A VERY CIVILIZED MAN

 

Michael Giles was a very civilized man for his time.  In fact, much the most civilized man I had ever met!  Not only was he exceptionally well-bred, and therefore highly cultured; he was exceptionally well-read and therefore highly educated as well.

     When I first met him he had a small flat in Crouch End, the north London home of bohemian intellectuals, and there he lived in virtual solitary confinement, only venturing out for meals, provisions, library books, and occasional short strolls.  He was struggling, at the time, to find a publisher for some novels and other, mostly philosophical writings, and had not yet become the famous man he has since, able to afford a flat in Dublin and a country retreat in County Galway.  He disliked Crouch End enormously at first, but was obliged to continue living there for want of being able to afford alternative accommodation elsewhere.  He was too poor, in a word, to be able to move out of it at the time.  But he assured me that it was a long-standing ambition of his to get out of London and England at the first convenient opportunity!

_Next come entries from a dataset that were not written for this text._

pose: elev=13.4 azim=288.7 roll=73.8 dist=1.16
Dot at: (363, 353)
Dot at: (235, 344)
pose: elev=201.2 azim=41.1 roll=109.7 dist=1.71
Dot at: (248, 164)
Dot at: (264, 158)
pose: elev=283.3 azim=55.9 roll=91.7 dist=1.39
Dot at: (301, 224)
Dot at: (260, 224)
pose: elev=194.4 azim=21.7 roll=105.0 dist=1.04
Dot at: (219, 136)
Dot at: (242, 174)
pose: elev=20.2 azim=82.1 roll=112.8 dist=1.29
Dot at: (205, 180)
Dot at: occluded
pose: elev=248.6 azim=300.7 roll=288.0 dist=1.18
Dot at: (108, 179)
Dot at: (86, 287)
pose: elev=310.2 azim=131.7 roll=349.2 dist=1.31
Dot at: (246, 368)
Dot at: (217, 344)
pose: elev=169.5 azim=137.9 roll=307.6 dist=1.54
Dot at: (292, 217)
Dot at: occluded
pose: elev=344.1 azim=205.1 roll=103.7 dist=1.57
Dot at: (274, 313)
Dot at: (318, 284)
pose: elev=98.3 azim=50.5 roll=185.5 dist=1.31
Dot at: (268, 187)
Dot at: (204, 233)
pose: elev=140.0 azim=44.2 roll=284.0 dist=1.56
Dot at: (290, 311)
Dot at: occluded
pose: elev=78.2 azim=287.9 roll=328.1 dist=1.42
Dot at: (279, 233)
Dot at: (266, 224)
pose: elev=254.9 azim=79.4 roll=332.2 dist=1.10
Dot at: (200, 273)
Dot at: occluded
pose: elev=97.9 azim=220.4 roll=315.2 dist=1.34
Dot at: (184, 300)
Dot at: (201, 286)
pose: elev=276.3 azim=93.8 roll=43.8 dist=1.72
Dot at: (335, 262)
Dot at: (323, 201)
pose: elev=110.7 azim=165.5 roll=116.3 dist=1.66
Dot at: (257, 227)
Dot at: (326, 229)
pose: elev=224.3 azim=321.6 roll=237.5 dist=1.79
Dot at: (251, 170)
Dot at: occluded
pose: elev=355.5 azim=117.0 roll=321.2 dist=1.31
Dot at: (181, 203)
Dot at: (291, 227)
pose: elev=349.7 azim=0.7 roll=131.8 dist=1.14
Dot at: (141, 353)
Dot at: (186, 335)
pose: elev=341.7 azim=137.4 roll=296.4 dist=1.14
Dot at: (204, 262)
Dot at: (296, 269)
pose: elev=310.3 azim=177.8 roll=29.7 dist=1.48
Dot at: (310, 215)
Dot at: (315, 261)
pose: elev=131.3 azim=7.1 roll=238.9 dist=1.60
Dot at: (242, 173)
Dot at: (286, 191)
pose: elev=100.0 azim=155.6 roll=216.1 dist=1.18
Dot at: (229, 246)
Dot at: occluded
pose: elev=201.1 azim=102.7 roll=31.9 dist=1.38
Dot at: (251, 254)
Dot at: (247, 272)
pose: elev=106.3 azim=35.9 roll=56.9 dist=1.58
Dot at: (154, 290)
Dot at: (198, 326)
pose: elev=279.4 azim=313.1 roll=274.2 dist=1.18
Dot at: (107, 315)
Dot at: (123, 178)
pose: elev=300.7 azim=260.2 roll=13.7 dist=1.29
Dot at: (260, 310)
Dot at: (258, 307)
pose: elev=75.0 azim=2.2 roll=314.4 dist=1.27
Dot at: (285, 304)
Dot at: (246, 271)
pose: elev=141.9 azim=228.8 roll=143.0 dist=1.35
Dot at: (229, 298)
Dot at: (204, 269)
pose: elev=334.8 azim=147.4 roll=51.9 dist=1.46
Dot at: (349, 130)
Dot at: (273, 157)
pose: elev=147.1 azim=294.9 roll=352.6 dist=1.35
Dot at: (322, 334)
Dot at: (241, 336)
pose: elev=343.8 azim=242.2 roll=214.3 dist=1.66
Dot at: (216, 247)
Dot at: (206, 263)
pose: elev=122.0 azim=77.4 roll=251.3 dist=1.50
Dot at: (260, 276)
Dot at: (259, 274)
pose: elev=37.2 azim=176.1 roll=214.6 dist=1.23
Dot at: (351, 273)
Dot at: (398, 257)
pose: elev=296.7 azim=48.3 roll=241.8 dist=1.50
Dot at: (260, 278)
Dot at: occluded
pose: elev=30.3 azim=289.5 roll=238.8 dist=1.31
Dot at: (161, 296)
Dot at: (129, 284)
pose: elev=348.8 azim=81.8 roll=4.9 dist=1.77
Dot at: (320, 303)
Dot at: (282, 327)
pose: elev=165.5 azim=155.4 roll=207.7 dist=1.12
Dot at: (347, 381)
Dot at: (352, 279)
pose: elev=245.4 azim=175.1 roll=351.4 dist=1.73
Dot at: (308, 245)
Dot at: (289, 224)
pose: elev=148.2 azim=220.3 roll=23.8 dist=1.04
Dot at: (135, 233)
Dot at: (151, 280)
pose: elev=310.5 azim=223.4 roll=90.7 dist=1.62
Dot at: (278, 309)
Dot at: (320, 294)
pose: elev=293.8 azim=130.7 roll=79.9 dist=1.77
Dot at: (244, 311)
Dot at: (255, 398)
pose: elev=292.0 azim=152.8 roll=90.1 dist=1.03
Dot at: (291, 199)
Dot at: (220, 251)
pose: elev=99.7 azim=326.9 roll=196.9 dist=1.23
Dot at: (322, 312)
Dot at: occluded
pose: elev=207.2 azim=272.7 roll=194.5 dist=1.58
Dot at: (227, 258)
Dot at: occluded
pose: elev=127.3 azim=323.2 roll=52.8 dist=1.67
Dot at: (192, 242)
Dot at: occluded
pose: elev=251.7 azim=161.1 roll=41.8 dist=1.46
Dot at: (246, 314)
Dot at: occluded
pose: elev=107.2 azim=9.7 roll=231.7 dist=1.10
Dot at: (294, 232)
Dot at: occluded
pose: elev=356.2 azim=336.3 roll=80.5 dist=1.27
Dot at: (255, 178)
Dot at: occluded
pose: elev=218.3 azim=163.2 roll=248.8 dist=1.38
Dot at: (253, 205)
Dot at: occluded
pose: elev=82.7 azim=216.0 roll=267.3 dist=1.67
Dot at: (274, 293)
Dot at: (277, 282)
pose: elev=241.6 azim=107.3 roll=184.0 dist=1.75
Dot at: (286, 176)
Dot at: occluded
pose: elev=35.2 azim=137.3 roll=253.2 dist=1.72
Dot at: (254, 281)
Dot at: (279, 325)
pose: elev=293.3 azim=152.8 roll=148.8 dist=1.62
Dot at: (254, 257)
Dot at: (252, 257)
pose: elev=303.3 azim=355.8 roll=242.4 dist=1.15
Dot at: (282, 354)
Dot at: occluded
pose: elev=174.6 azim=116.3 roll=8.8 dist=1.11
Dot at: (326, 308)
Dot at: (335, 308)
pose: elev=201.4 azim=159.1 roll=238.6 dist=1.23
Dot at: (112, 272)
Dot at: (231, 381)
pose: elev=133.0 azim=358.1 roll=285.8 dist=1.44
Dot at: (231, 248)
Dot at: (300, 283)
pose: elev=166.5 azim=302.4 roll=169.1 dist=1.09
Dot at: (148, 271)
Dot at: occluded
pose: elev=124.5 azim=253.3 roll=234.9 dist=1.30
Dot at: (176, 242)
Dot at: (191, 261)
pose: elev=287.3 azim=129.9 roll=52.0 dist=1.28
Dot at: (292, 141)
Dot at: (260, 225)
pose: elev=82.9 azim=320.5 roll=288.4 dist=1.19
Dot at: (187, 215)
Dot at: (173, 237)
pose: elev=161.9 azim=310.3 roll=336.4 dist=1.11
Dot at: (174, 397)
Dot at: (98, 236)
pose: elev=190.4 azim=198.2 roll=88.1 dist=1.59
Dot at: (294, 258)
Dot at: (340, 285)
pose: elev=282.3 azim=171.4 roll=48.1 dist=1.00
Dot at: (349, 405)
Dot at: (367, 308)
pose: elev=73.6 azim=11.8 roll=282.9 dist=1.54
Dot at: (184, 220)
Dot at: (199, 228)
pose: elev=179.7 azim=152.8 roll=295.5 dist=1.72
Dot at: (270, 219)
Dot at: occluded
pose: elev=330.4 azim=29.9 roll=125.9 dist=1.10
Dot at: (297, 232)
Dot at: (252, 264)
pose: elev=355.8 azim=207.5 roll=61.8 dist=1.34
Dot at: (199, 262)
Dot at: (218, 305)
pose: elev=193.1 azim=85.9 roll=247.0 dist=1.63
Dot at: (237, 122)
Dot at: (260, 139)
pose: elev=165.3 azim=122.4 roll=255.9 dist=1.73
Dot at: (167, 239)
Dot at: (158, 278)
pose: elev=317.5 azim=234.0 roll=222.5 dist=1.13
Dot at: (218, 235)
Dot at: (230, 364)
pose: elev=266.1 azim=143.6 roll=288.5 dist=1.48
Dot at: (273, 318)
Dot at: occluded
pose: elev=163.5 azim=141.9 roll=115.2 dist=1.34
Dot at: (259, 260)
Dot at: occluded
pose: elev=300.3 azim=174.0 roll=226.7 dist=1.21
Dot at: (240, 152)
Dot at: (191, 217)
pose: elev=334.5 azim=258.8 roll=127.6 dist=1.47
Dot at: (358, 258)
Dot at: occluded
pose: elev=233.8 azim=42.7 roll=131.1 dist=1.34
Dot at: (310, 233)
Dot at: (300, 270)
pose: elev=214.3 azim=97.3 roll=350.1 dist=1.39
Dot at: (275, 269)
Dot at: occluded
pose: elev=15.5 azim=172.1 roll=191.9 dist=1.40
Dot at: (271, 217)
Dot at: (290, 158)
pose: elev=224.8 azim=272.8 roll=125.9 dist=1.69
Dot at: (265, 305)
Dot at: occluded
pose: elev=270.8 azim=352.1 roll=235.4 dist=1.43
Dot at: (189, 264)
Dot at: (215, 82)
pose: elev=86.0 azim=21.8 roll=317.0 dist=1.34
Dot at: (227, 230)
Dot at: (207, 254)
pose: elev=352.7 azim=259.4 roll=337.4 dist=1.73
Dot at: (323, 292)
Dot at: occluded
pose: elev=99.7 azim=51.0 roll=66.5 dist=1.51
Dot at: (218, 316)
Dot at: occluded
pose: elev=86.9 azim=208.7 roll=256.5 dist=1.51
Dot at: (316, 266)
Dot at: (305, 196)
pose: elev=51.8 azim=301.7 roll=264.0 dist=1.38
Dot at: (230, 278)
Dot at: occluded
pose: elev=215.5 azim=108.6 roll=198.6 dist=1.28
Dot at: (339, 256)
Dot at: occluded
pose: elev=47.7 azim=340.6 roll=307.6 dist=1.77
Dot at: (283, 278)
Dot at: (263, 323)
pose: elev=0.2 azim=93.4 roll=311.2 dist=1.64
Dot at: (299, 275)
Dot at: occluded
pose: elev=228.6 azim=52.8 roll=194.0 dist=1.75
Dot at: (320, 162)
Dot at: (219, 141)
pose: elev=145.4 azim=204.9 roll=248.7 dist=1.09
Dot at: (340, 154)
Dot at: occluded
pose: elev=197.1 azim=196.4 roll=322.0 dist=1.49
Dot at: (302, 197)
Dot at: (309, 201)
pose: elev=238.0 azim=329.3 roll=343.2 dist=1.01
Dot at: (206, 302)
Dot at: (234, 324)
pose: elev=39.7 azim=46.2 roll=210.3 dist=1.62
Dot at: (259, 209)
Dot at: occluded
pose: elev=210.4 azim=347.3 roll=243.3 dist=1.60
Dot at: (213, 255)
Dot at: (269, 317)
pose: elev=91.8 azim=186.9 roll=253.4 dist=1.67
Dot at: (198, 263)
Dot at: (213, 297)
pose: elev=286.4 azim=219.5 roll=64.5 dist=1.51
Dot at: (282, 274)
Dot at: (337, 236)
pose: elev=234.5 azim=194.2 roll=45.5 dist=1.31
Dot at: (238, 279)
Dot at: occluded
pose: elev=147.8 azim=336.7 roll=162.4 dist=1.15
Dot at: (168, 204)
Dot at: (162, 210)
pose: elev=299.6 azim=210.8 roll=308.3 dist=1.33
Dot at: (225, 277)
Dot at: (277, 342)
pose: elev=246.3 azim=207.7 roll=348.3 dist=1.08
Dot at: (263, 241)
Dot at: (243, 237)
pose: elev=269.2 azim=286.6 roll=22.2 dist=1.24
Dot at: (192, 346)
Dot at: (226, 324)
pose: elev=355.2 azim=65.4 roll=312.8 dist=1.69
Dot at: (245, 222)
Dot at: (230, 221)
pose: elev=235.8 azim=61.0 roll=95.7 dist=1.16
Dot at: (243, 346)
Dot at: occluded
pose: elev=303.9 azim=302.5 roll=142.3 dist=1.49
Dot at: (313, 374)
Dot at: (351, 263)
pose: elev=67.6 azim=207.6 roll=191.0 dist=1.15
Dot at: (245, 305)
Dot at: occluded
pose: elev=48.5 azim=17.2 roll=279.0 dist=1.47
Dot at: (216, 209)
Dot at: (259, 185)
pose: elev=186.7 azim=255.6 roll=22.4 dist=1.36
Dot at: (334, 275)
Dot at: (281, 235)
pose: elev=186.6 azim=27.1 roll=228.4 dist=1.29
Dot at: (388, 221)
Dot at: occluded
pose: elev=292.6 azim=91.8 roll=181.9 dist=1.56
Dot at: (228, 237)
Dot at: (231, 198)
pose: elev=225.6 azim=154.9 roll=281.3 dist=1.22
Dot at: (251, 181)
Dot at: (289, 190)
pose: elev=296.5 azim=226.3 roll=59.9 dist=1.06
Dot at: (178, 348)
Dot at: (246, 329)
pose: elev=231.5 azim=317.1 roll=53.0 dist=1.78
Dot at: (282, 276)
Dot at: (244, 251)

     This opportunity only came, however, when he had tracked down the publisher who was destined to keep him in money for the remaining years of his life.  His first publication was a novel of mainly autobiographical tendency, and, to his considerable surprise, it sold reasonably well, enabling him to fulfil his long-standing ambition.  For, to tell the truth, he loathed England, had a kind of phobia against it which caused him to remain a recluse for a number of years, and so much so, that his mental health deteriorated.  Not for anything would he mix-in with the English, and only later, after he had moved to Dublin, did I discover that the main reason for this was that he hated his mother who, although partly raised in Ireland, was the daughter of a British soldier.  She had brought him to England as a young boy, having deserted her Irish husband, and as he grew to dislike his mother, who was both philistine and incompetent, so he grew to dislike England and, by extrapolation, Great Britain.  The two became inseparable in his mind, for hatred of the one could not have led to love of the other.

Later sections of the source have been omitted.